# my new pup



## Vixie (Nov 17, 2007)

Here is my new Chihuahua pup Gizzie, hope you like him  I have some better pics I will add later


----------



## tashi (Dec 5, 2007)

He is stunning bless his heart and well done to your OH for spoiling you tell him I owe him a kebab


----------



## Vixie (Nov 17, 2007)

LOL I will tell him now 

See I told you being ill has its perks, my OH felt sorry for me


----------



## cav (May 23, 2008)

vixenelite said:


> Here is my new Chihuahua pup Gizzie, hope you like him  I have some better pics I will add later


he is a lovely looking chap you must be well pleased with him..


----------



## Vixie (Nov 17, 2007)

cavrooney said:


> he is a lovely looking chap you must be well pleased with him..


yep, couldn't be happier , he's a right little terror lol but so sweet at the same time


----------



## cav (May 23, 2008)

vixenelite said:


> yep, couldn't be happier , he's a right little terror lol but so sweet at the same time


yes he as got a face that makes you melt so im sure he will get away with murder..


----------



## Vixie (Nov 17, 2007)

thats the trouble, when they are so cure you just cant be mad at them can you lol


----------



## cav (May 23, 2008)

vixenelite said:


> thats the trouble, when they are so cure you just cant be mad at them can you lol


....... im the same with mine..


----------



## Guest (Jul 31, 2008)

im so jealous  i want one...i wanna name mine muscles.
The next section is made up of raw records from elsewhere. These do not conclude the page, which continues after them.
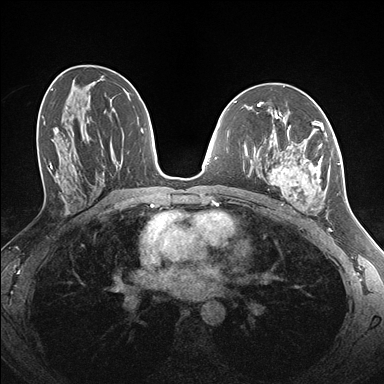
Breast MRI (dynamic contrast-enhanced), one axial slice. Position 86 of 176 along the scan axis. Dynamic contrast-enhanced series, time point 2 of 7 at this slice position (early post-contrast). 1.5 T. TE 1.5 ms, TR 4.1 ms. 384 × 384 image matrix, field of view 320 × 320 mm. Female patient.
Outlined on this slice (semi-automatic segmentation, software-assisted and operator-edited):
- enhancing-tissue mask used for the functional tumour volume (all voxels passing the contrast-enhancement thresholds inside the analysis volume; usually the tumour): bounding box <265,122,338,211> (left, top, right, bottom; pixels)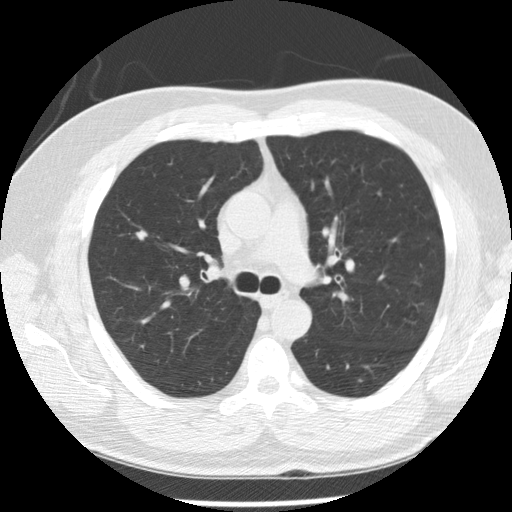
Low-dose screening chest CT, axial slice; baseline annual screen; lung window (W 1500 / L -600 HU); 120 kVp; slice 91 of 265 in the series; 512 × 512 image matrix. Male, age 57 years at enrolment.
Expert reader's lesion annotation, bounding box (x1, y1, x2, y2) in pixels: (123, 219, 157, 252). Screening reader's record for this exam (one nodule recorded; not confirmed to be the boxed lesion): non-calcified nodule or mass ≥4 mm, right upper lobe, 7 × 7 mm, poorly defined margins, soft tissue attenuation. Official screen result: positive, change unspecified: nodule(s) >= 4 mm or enlarging nodule(s), mass(es), or other non-specific abnormalities suspicious for lung cancer. Participant outcome: lung cancer diagnosed 125 days after this screen — squamous cell carcinoma, NOS, right upper lobe, moderately differentiated (G2), stage IA (AJCC 6th edition), 10 mm at pathology.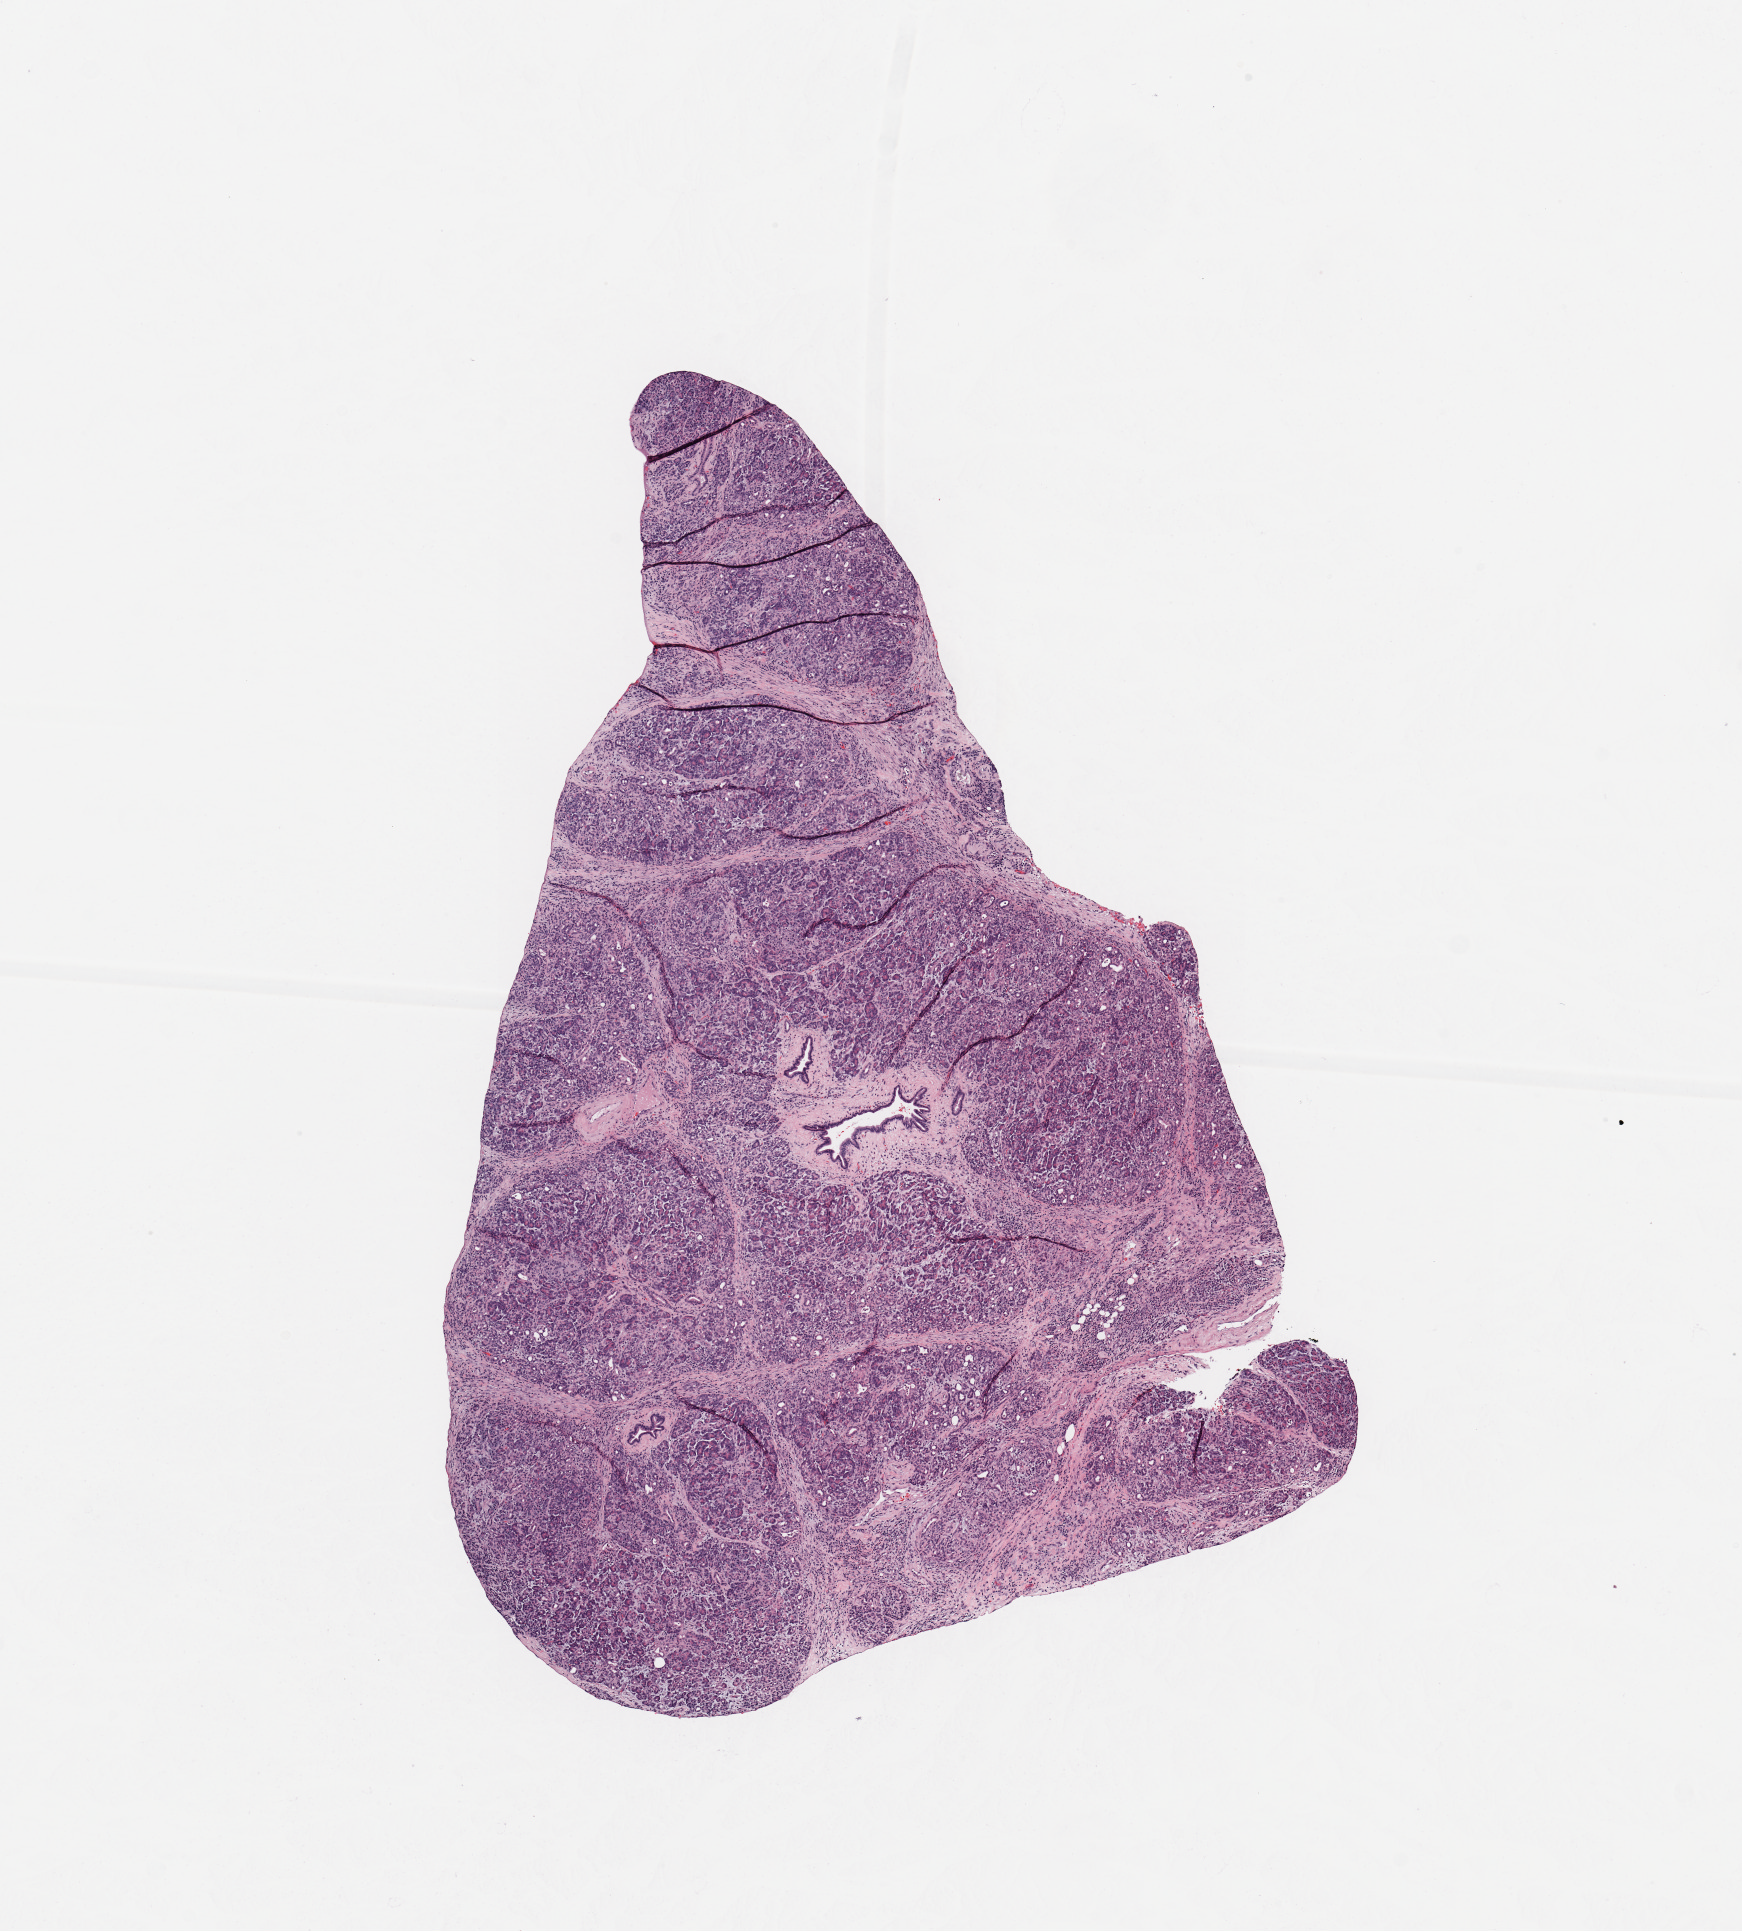
H&E whole-slide image, a low-resolution overview of the entire scanned area, about 6.9 x 7.6 mm (slide scanned at 20x). Normal (non-tumour) tissue sample, sampled site: pancreas. Patient: male, age 55 years.
This section: normal (non-tumour) tissue from the same patient. Patient diagnosis: Infiltrating duct carcinoma, NOS.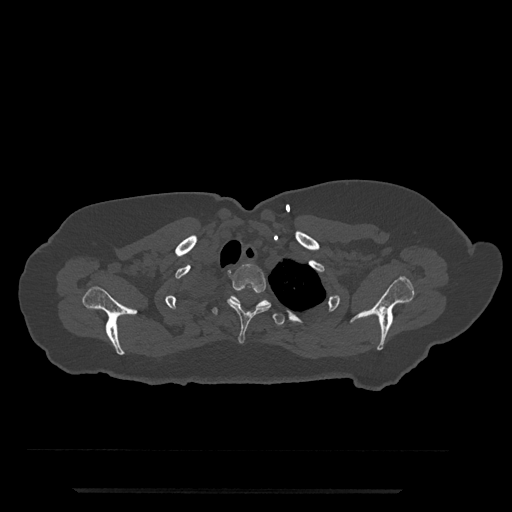
CT including the spine, one axial slice. Slice 663 of 797 in the series (ordered by position). Bone window (W 1800 / L 400 HU). 512 × 512 image matrix, field of view 440 × 440 mm. Patient: female, 51 years. Case-level facts recorded for this patient, not image findings: primary cancer: neuro; vertebrae with lytic lesions (as recorded): T8.
Annotated regions visible in this slice (semi-automatic segmentation, software-assisted and operator-edited):
- T2 vertebra: bounding box [x1, y1, x2, y2] px = [227, 264, 271, 344]
- T3 vertebra: [212, 295, 285, 326]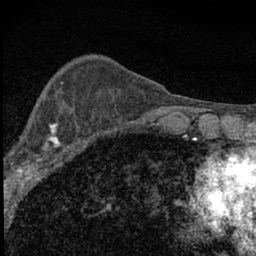
Breast MRI (dynamic contrast-enhanced), one axial slice; slice 21 of 66 in the series (ordered by position); cropped to one breast; dynamic contrast-enhanced series, time point 2 of 7 at this slice position (early post-contrast); 1.5 T; TE 3.2 ms, TR 6.5 ms; 2.4 mm slice thickness; 256 × 256 image matrix, field of view 115 × 115 mm. Female patient.
Structures marked on this image (semi-automatic segmentation, software-assisted and operator-edited):
- enhancing-tissue mask used for the functional tumour volume (all voxels passing the contrast-enhancement thresholds inside the analysis volume; usually the tumour): bounding box <4,105,79,183> (left, top, right, bottom; pixels)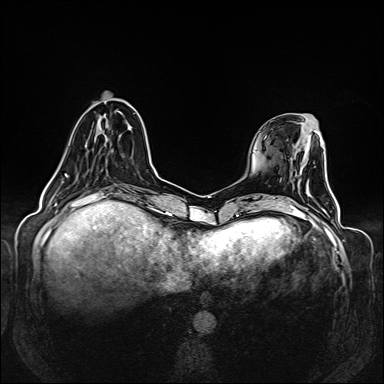
Breast MRI (dynamic contrast-enhanced), one axial slice; position 44 of 160 along the scan axis; dynamic contrast-enhanced series, time point 2 of 6 at this slice position (early post-contrast); 1.5 T; TE 2.3 ms, TR 5.2 ms; 1 mm slice thickness; 384 × 384 image matrix. Female patient.
Structures marked on this image (semi-automatically segmented with operator editing):
- enhancing-tissue mask used for the functional tumour volume (all voxels passing the contrast-enhancement thresholds inside the analysis volume; usually the tumour): box from (x=54, y=127) to (x=130, y=175) px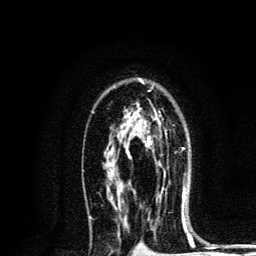
Breast MRI, one axial slice. Position 85 of 134 along the scan axis. Cropped to one breast. Dynamic contrast-enhanced series, time point 2 of 6 at this slice position (early post-contrast). 3 T. TE 4.2 ms, TR 8.6 ms. 256 × 256 image matrix, field of view 160 × 160 mm. Female patient.
Annotated regions visible in this slice (semi-automatic segmentation, software-assisted and operator-edited):
- enhancing-tissue mask used for the functional tumour volume (all voxels passing the contrast-enhancement thresholds inside the analysis volume; usually the tumour): box from (x=124, y=117) to (x=165, y=177) px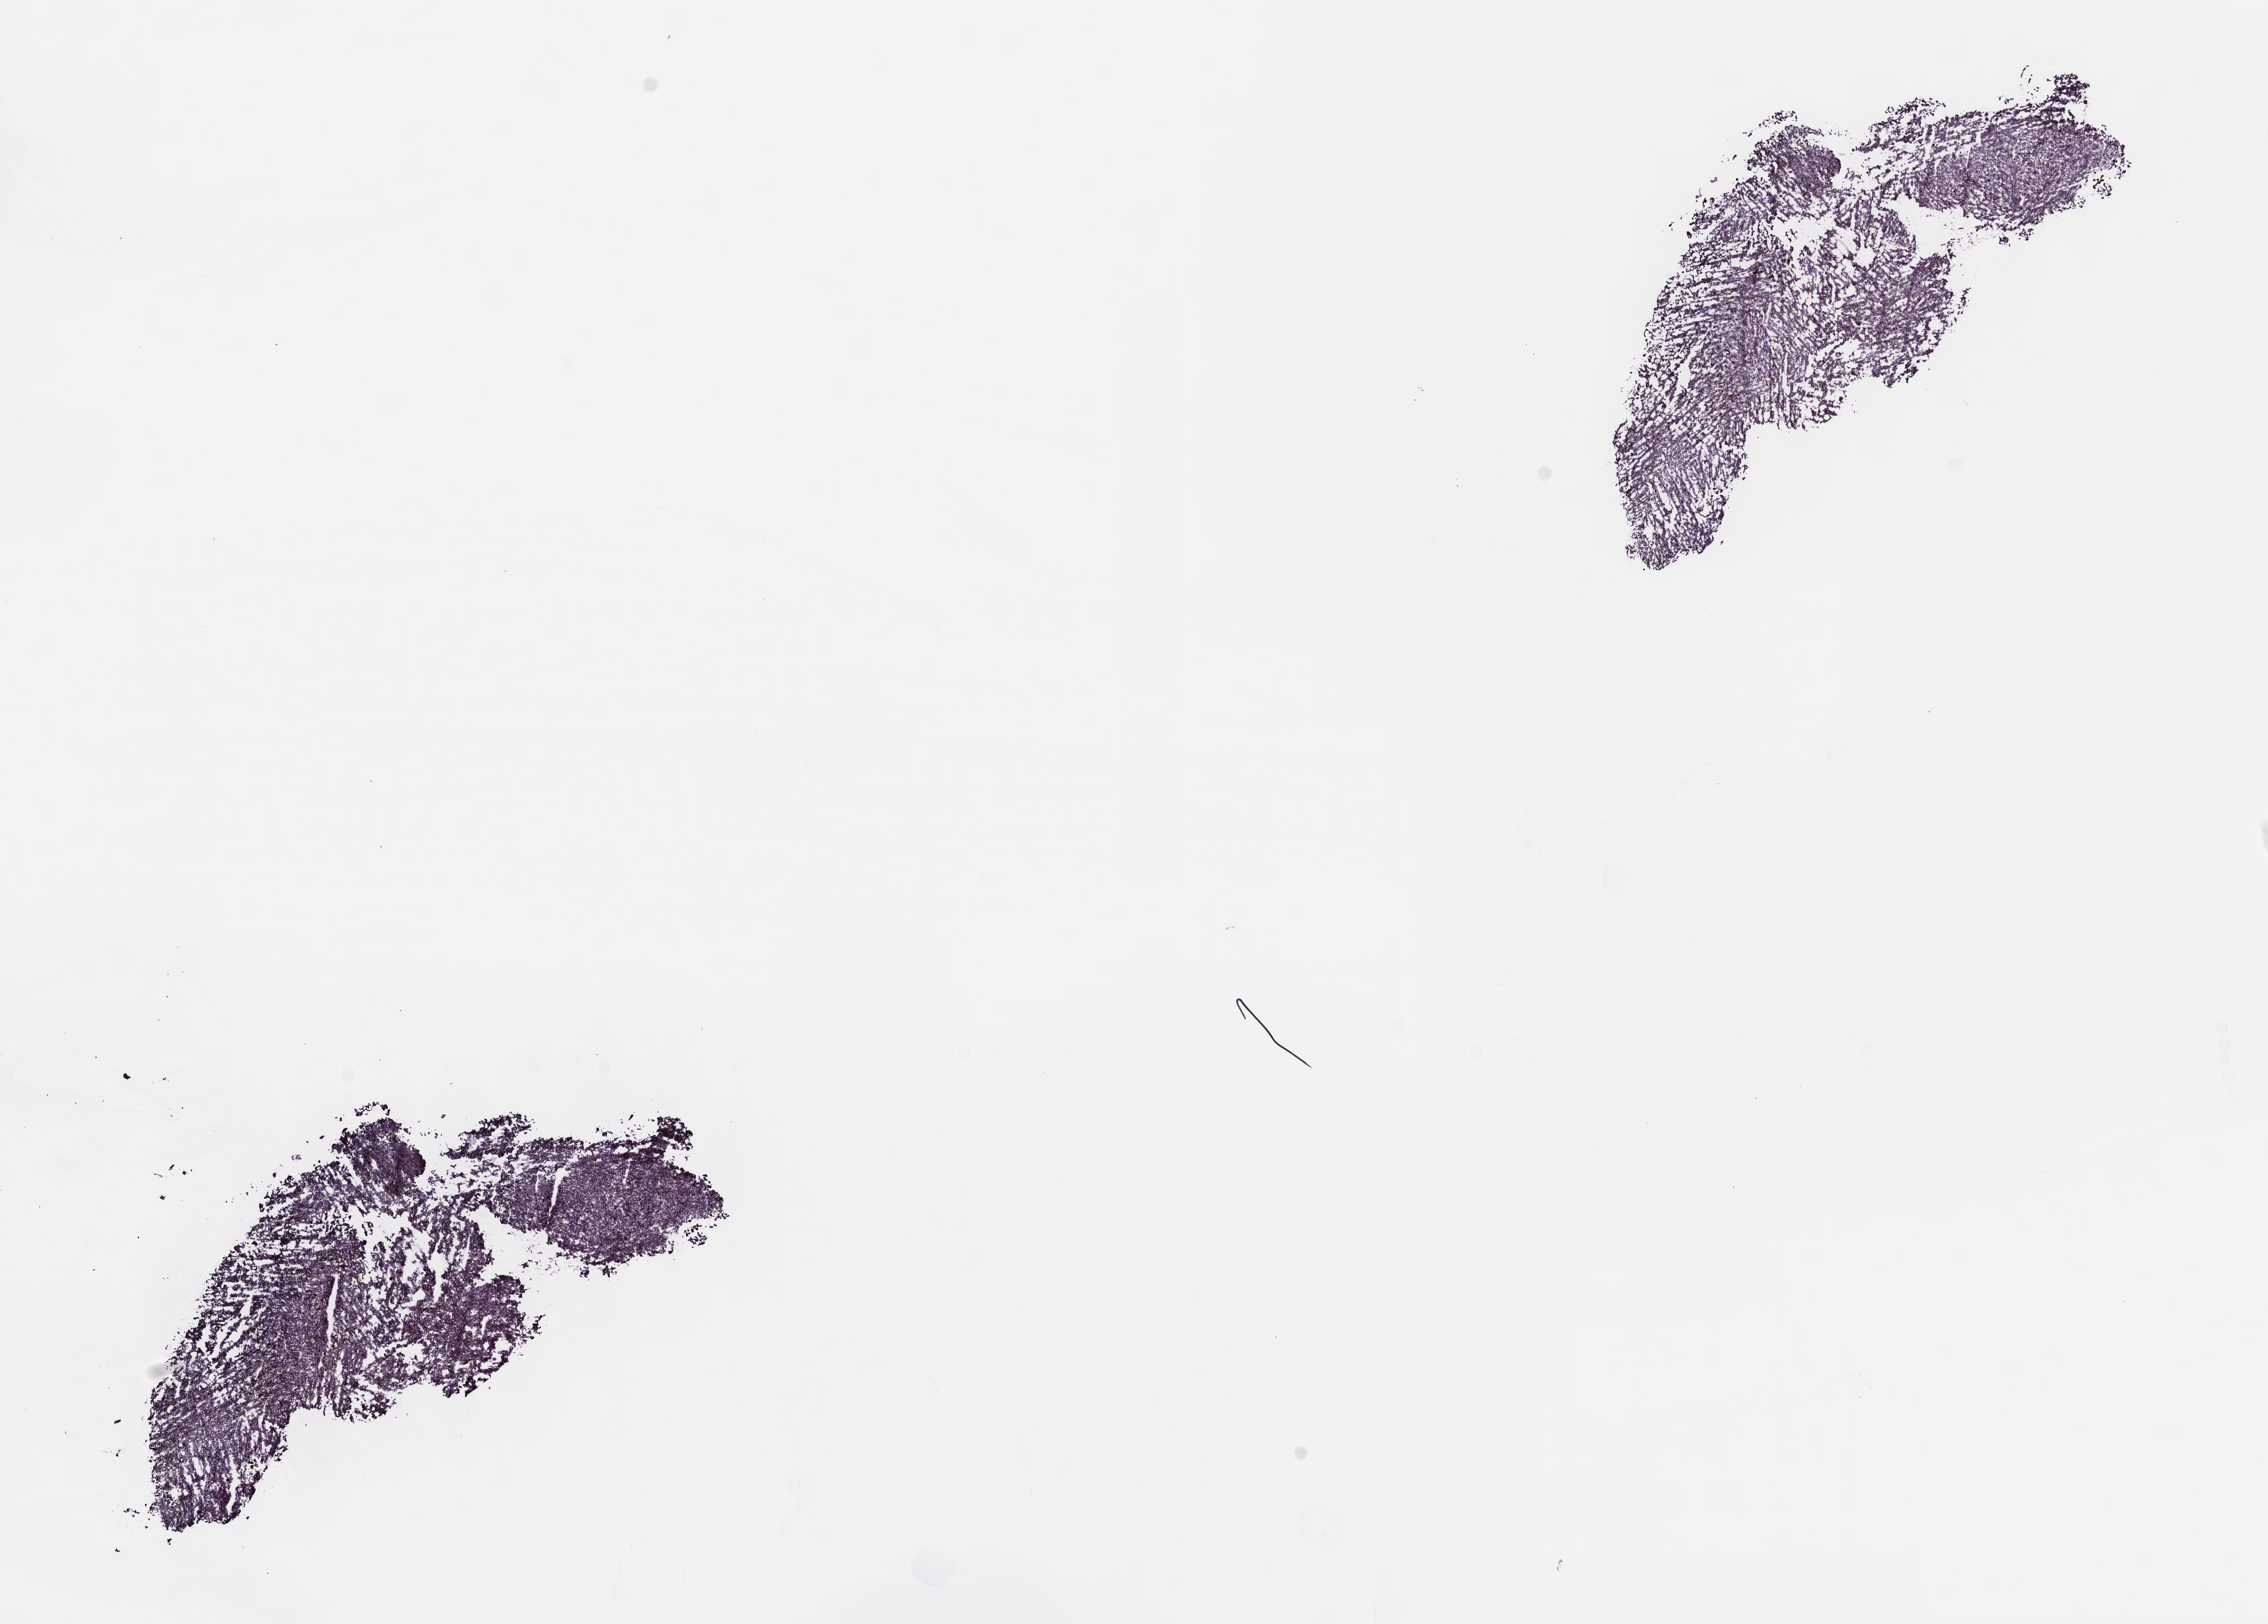
Whole-slide histology image, Hematoxylin and eosin (H&E) stained, shown as a low-resolution overview of the whole scanned area (about 16.1 x 11.5 mm), frozen section from the top of the tissue portion, uvea, primary tumour sample. Male, age 75 years at initial diagnosis. Pathologist review of this section (percent, as recorded): tumour cells 85%, tumour nuclei 85%, normal cells 0%, stromal cells 15%, necrosis 0%. Inflammatory infiltration, as recorded: lymphocyte infiltration 0%, monocyte infiltration 0%, neutrophil infiltration 0%.
- AJCC pathologic stage: IIB (7th edition)
- pathologic diagnosis: Spindle cell melanoma, NOS (choroid)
wats his name ? i want him


----------



## noushka05 (Mar 28, 2008)

aww hes very cute


----------



## Vixie (Nov 17, 2007)

Eolabeo said:


> im so jealous  i want one...i wanna name mine muscles.
> 
> wats his name ? i want him


lol I wish I had thought of that name. Hes called gizzie and occasionally Gizmo or gizzie gizmorphalous


----------



## Vixie (Nov 17, 2007)

noushka05 said:


> aww hes very cute


thank you I think so too  but then I am bias lol


----------



## Guest (Jul 31, 2008)

Aww gizzie suits him...like gizmo out of gremlins lol.


----------



## Vixie (Nov 17, 2007)

yep thats the one, but hes more like the ones who have eaten after midnight lol he likes to bit my toes and ears


----------



## noushka05 (Mar 28, 2008)

vixenelite said:


> thank you I think so too  but then I am bias lol


i would be very proud of him too
he looks so content , he looks like hes smiling in the 2nd pic & hes such a lovely colour i also think hes got great ears! (can i have him!) lol


----------



## Vixie (Nov 17, 2007)

noushka05 said:


> i would be very proud of him too
> he looks so content , he looks like hes smiling in the 2nd pic & hes such a lovely colour i also think hes got great ears! (can i have him!) lol


his ears look huge don't they, perhaps his body will catch up soon lol nope he's mine he's my personal ear piercer


----------



## Vixie (Nov 17, 2007)

just added some pics to the first post hopefully they are better lol


----------



## Guest (Aug 5, 2008)

Aww vixie, how cute is he!!  Love his name - and it suits him.


----------



## Vixie (Nov 17, 2007)

thank you, hes a right little hell raiser but very sweet, he loves to run around with my other chihuahua and Angel my collie who is in the picture with him lol


----------



## ridgeback05 (Aug 5, 2008)

fantastic pics


----------



## griffpan (Feb 2, 2008)

Aww he's soo gorgeous, fab photos, he looks nothing like a terror more like a little angel, love his name as well


----------



## carol (Nov 2, 2007)

so sweet


----------



## catzndogz (Mar 12, 2008)

Aww he's so cute great photos.


----------



## plumo72 (Nov 2, 2007)

awww he is lovely


----------



## Anna_Luciie_x (Aug 5, 2008)

He's so sweet! I'm so jealous, i really want one


----------



## Natik (Mar 9, 2008)

oh wow...thats one of the cutest puppies i have seen so far  U must be so happy to have him


----------



## colliemerles (Nov 2, 2007)

he is gorgeous vixie,,good luck with him,


----------



## Vixie (Nov 17, 2007)

thank you all for your comments, hes a feisty little man and has made himself right at home already


----------



## Vixie (Nov 17, 2007)

colliemerles said:


> he is gorgeous vixie,,good luck with him,


Thank you collie 

Just so so sorry for your your families loss, Sam was such a gorgeous little man


----------